Reality: while it is may not be a pretty picture, no one has a clear view what the pandemic’s ultimate effects on primary care practices, FFS or DPC, will be.
On May 13th, the Direct Primary Alliance published a manifesto: Building the Path to Direct Primary Care. It was signed by every officer and board member of the largest membership organization of direct primary care physicians.
In so many words, it said:
- FFS primary care practice is being destroyed, financially, by the Covid-19 pandemic.
- DPC is thriving, financially.
- DPC has always been great, and has always been superior to FFS.
- Because of the pandemic, DPC is now even greater and even more superior to FFS.
- DPC will be even greater than it is now and even more superior to FFS than it is now, if we get help from government, insurers, employers, patients and everyone else.
- DPC achieves lower overall healthcare spending.
- DPC Alliance will help FFS practicitioners transfer to DPC.
In this blog, I’ve dealt previously with several of these issues, but today’s special attention goes to the new information about financial viability in mid-May 2020 that came to my attention through the DPC-PATH manifesto itself.
For its key financial arguments, the manifesto relies on an end of April survey of primary care practices , including some DPC practices, by the Larry A Green Center. That center highlighted that an astonishing 32% of PCP respondents said they were likely to apply, in May, for SBA/PPP Covid-emergency money. That means a lot of PCPs expected to certify either they have suffered a significant economic harm because of the current emergency (SBA-EIDL) or that a loan is “necessary to support on-going operations”.

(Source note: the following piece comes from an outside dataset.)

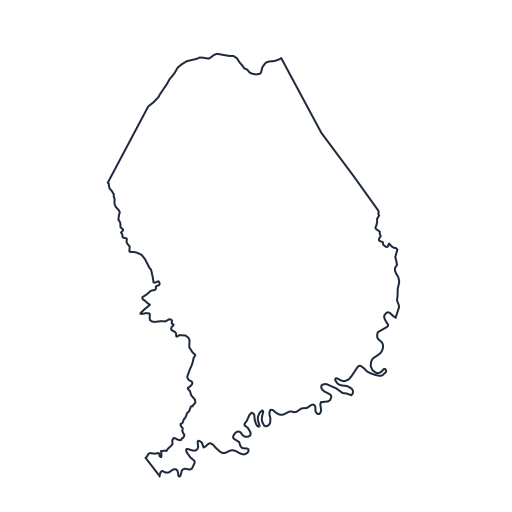 outline of Bonito Oriental, Colón, Honduras, rotated 171°
{"feature_id": "27666195B94434942697031", "entity_name": "Bonito Oriental", "entity_type": "district", "adm_level": 2, "iso_a3": "HND", "parent_name": "Honduras", "parent_adm1": "Colón", "projection": "robinson", "projection_center": [-85.72, 15.712], "detail": "fine", "context": "isolated", "style": "outline", "palette": "slate", "viewbox_px": 512, "rotation_deg": 171, "n_neighbors": 0, "source": "geoboundaries", "source_scale": "gbopen_adm2", "svg_char_len": 5998}
<svg xmlns="http://www.w3.org/2000/svg" viewBox="0 0 512 512"><g transform="rotate(171 256 256)"><path d="M127.7,173.3L122.7,183.1L122.7,185.6L123.6,189.3L123.6,190.5L122.4,194.6L121.2,201.3L118.9,207.1L118.5,208.9L118.8,213.0L120.4,216.8L121.0,219.5L120.9,221.2L120.5,222.5L118.1,225.2L118.2,229.0L118.6,233.1L115.4,240.2L116.5,241.9L118.4,242.5L120.0,243.7L122.6,247.3L123.1,247.1L123.8,245.4L124.6,244.6L125.4,244.4L126.4,244.8L128.6,247.3L128.6,249.8L131.3,251.4L132.0,252.2L131.8,253.7L129.7,256.3L130.3,258.3L130.0,260.6L130.3,261.1L133.1,263.7L133.5,264.5L133.6,265.4L132.3,267.5L131.0,270.7L130.6,273.8L128.1,276.7L128.6,278.6L127.9,280.3L128.1,281.7L147.2,319.8L172.2,367.4L200.1,447.4L202.6,446.5L206.4,445.8L208.8,445.7L212.4,446.1L215.8,445.5L217.6,444.1L220.2,441.4L222.2,436.7L222.7,436.0L224.0,435.3L226.8,435.3L228.5,435.6L231.3,436.7L233.5,438.1L235.5,441.4L238.3,443.2L239.3,445.6L241.9,449.7L243.9,454.3L246.3,456.5L247.4,457.2L251.2,457.8L262.9,461.8L266.2,461.1L270.2,458.9L272.0,458.4L278.2,460.4L281.0,460.8L283.0,460.1L294.0,459.2L299.1,457.1L302.7,455.1L304.2,453.9L308.2,449.0L313.8,444.0L316.9,440.0L325.8,430.5L327.5,428.2L333.0,424.0L339.1,420.5L390.9,351.6L390.0,350.3L390.3,348.7L390.0,345.4L388.5,343.3L386.8,339.3L387.2,337.3L386.8,334.2L387.6,330.0L387.1,327.3L386.7,326.2L384.5,323.0L383.8,321.0L383.9,319.9L385.0,317.9L386.2,313.3L385.2,311.2L384.9,309.6L385.3,305.5L383.4,303.3L383.2,302.5L383.7,301.7L385.6,300.3L384.6,297.9L384.6,296.9L384.9,296.0L384.7,295.3L383.9,294.7L381.5,293.8L380.9,293.1L381.5,290.9L381.6,289.5L380.9,287.8L379.3,285.3L380.3,280.3L379.6,279.7L376.3,279.2L373.2,278.0L368.8,275.0L366.1,270.2L363.1,261.0L361.8,258.9L361.3,251.6L361.3,246.0L360.7,245.6L359.6,245.6L356.4,246.3L356.0,245.8L355.5,244.3L355.8,243.0L356.5,242.3L358.8,242.0L359.6,241.5L360.0,239.5L360.7,238.5L361.6,238.2L363.6,238.3L365.4,238.0L370.1,235.1L374.6,233.1L374.9,232.1L374.6,230.9L372.8,229.3L370.3,226.2L368.7,224.8L368.5,224.3L374.2,221.0L378.7,217.9L379.1,217.2L377.8,216.6L373.6,216.8L370.3,215.9L370.0,215.0L370.8,210.8L370.7,209.5L369.9,208.3L367.9,207.1L365.8,206.7L360.2,206.5L355.7,205.6L351.5,207.1L349.7,206.4L349.1,205.0L349.8,202.6L348.2,201.1L348.6,200.4L350.5,198.9L351.2,197.3L351.2,196.5L350.2,195.3L348.4,194.1L347.4,192.9L347.1,191.8L347.3,189.5L347.1,188.9L346.2,188.9L343.9,189.8L338.1,188.5L335.5,185.7L335.0,184.3L334.9,182.9L336.2,176.4L333.8,170.8L331.5,167.8L331.9,166.9L333.5,165.2L334.8,161.7L336.7,157.9L338.9,154.7L342.7,147.8L342.7,146.1L342.0,144.5L341.3,143.6L339.1,142.0L338.7,140.6L339.0,139.7L339.7,138.9L341.6,137.4L343.8,136.5L344.1,135.5L342.6,133.3L342.1,131.6L342.1,129.8L341.4,127.9L338.8,123.8L338.8,120.9L339.3,120.2L341.7,118.3L342.1,117.5L343.3,117.7L343.9,117.4L346.4,113.0L348.5,111.8L350.4,108.3L353.1,105.5L354.5,102.9L355.2,102.3L356.8,101.8L356.9,100.1L355.4,97.4L355.5,96.4L356.2,94.8L355.6,92.4L354.8,90.7L355.3,89.1L356.6,87.7L357.6,87.5L358.4,86.3L359.4,85.9L361.4,86.5L364.9,88.9L366.0,89.0L366.6,87.9L367.5,87.3L367.9,83.3L369.4,81.9L373.2,79.4L374.6,77.7L375.4,77.5L376.8,78.2L378.3,77.9L380.2,78.2L380.7,73.0L381.2,72.3L381.7,72.4L382.5,73.4L382.5,75.7L383.0,76.6L387.1,76.6L391.3,77.9L393.1,77.5L395.3,74.7L396.6,73.9L385.7,53.8L384.3,57.0L382.8,58.3L382.1,58.3L379.2,56.3L376.9,55.8L374.9,56.3L371.6,58.0L369.3,58.1L368.1,57.6L367.4,56.7L367.0,55.0L367.0,51.1L366.7,50.4L366.1,50.2L365.0,50.8L362.9,55.5L361.8,56.6L359.3,57.0L354.9,55.4L352.6,56.0L349.1,61.0L348.7,62.6L349.1,63.6L352.3,67.3L355.0,72.6L355.4,74.1L355.2,75.6L354.7,76.2L353.9,76.2L349.0,73.8L346.3,73.3L345.3,73.6L344.1,74.5L343.2,75.9L342.9,77.5L342.8,81.3L342.4,82.2L341.9,82.5L340.3,81.8L338.7,80.1L337.7,75.2L336.0,75.6L332.4,77.9L330.6,78.3L328.0,76.4L325.5,72.5L323.0,69.4L321.7,67.9L319.6,66.6L317.8,66.3L314.9,66.9L312.6,67.8L309.7,67.9L306.8,66.7L302.3,63.3L300.1,62.2L298.3,61.9L295.9,62.6L294.9,63.3L294.0,64.4L293.7,65.7L293.9,66.5L294.6,67.1L299.3,68.3L300.0,68.9L301.0,70.4L301.8,74.9L306.4,78.9L306.9,79.9L306.9,80.9L306.3,82.3L304.4,84.3L302.6,85.3L301.2,85.4L299.9,85.1L299.0,84.4L297.3,81.3L296.2,80.0L295.0,79.2L292.5,78.8L290.9,79.1L289.8,79.7L289.1,81.2L289.2,83.2L290.9,87.4L293.6,90.3L293.8,91.3L293.3,92.3L291.0,94.5L287.2,100.2L285.0,101.8L283.8,101.3L282.6,99.8L282.9,94.0L282.2,90.0L281.3,87.9L280.1,87.1L279.3,87.2L279.0,87.6L279.9,93.7L279.2,97.0L276.8,100.7L274.2,102.4L273.5,102.0L273.3,100.8L275.0,97.0L275.8,93.9L275.9,92.6L275.6,90.5L274.4,87.1L273.2,86.3L271.6,86.3L270.1,86.9L269.0,87.8L268.1,89.2L267.2,93.0L267.5,97.2L267.3,98.8L266.4,101.2L265.4,101.8L263.3,101.1L261.4,98.7L258.5,96.2L256.5,95.3L255.0,95.1L252.9,95.3L248.6,96.8L246.7,97.1L244.7,96.7L243.1,95.8L240.5,95.7L235.2,98.2L233.8,98.3L229.5,97.9L224.6,100.2L222.8,100.3L221.6,99.5L221.0,98.1L221.5,93.3L221.1,92.0L220.0,90.5L218.4,90.0L217.0,90.9L215.8,93.3L215.7,99.3L214.7,101.5L208.2,101.1L206.5,101.5L205.0,102.5L203.7,105.0L203.7,106.4L204.6,107.8L209.9,111.7L211.5,113.8L212.1,115.3L212.0,116.7L211.5,117.9L210.4,118.6L207.4,118.7L206.2,118.3L197.6,112.8L191.9,107.1L188.0,106.0L183.7,103.6L182.4,104.5L181.5,106.3L181.4,108.1L182.1,109.6L183.4,111.1L186.6,113.4L191.5,114.7L194.5,116.3L195.7,117.7L196.8,120.0L197.2,121.5L196.7,122.4L196.0,122.7L194.9,122.4L192.1,120.2L189.1,118.6L187.5,118.6L185.1,119.2L183.4,119.9L180.4,122.4L173.1,130.4L171.8,131.2L170.8,131.4L169.6,130.9L166.8,128.0L164.3,124.5L161.1,122.2L156.8,119.9L153.6,118.6L151.4,118.1L149.7,118.5L145.8,121.1L145.4,122.5L146.0,124.0L146.8,124.4L147.5,124.3L150.0,122.3L152.0,121.4L153.5,121.2L155.1,121.6L155.9,122.1L158.6,124.7L159.4,127.0L159.9,129.6L158.8,133.6L157.5,135.6L156.2,136.7L150.8,139.2L147.8,141.0L146.2,143.0L145.0,145.3L144.5,147.8L144.9,150.3L145.7,151.7L148.1,154.6L148.9,156.3L148.9,157.9L148.2,160.5L147.7,161.5L147.0,161.9L138.6,165.1L137.3,165.7L136.6,166.4L136.3,167.7L137.4,169.8L138.7,173.4L139.0,175.7L138.5,177.3L136.2,179.4L134.8,179.8L132.8,179.0L129.8,175.1L127.7,173.3Z" fill="none" stroke="#1e293b" stroke-width="2"/></g></svg>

The Alliance also linked a breakout focused on DPC practices. 52% of PCP in direct primary care practice responding to the same survey expected to seek such loans.
I don’t think DPC Alliance should be bragging about how much better DPC is weathering a pandemic than FFS with a survey that indicates that DPC docs were 60% more likely to seek emergency assistance this month than their FFS counterparts.
When this survey result was brought to the attention of some DPC Alliance board members, some offered the small size of most DPC practices as an explanation. I was told they feared “doom” and that they applied for government help because of the economic uncertainty coupled to their fear that they would not get government help. Interesting rationale!
But I was also told that it was reckless of me to think that DPC practices who certified to a good faith belief that uncertain economic conditions make their PPP loans necessary actually believed what they certified. Yet, strange as it is for DPC advocates to suggest that some DPC practitioners had committed felonies, one advocate earned “likes” from DPC advocates when he hammered the point home by cheerfully noting that the SBA had announced that PPP loans under $2 million would not be audited.
In fact, the SBA did not announce this non-audit policy until more than two weeks after the Green Center survey. Even then, the policy was carefully explained as intended to relieve smaller businesses from the financial burden of audit (not from the consequences of crime — fines up to $1 million and 30 years imprisonment). When DPC docs say they needed PPP loans to maintain current operations, I believe the docs and not those who accuse them of committing felonies.
On the other hand, there are clear advantages that DPC practices have had over PPS in weathering, financially, the first few months of the pandemic.
Relative to FFS practices, DPCs are concentrated in states with lower infection rates; there is less shutdown, less lost wages, less social distancing, less risk to office visits, less public panic.
Also, DPC practices do not accept Medicare, and have relatively tiny numbers of elderly patients relative to FFS practices. In average FFS- PCP practice during normal times, about one-quarter of patient visitors are over 65. But it is elders who, presently, have the strongest incentives to cancel office visits, to postpone routine care, and even to forgo minor sick visits or urgent care. Even in Georgia, the first state to “reopen”, the elderly remained subject to a gubernatorial stay at home order. FFS is taking a current revenue hit on patients who are barely visible in DPC practices.
That DPC providers tend to be located in less infected states and that their patient panels are nearly devoid of seniors means that DPC practices have likely caught a financial break relative to FFS. In terms of long-term policy goals and health care costs, however, DPC has found nothing in its response to the Covid crisis to brag about.
How will DPC practices compare to FFS practices six months or a year from now?
If Covid-19 survivors have a surge of primary care needs, DPC practices could be obliged to deliver more care for previously fixed revenue, but FFS practices are likely to be more able to match rising patient needs to rising revenues.
If social distancing continues to keep the number of in-office visits depressed, the perceived value of what was sold to patients as high-touch medicine will fall and subscribers may insist on lower subscription fees.
If the economy stays in the tank, patients may pay more attention to whether DPC gives good value. DPC would do well if those 85% cost reduction claims were anywhere near valid. But there is extremely little evidence to support the cost-effectiveness brags of DPC providers. Instead, there is solid actuarial evidence that can DPC increases cost.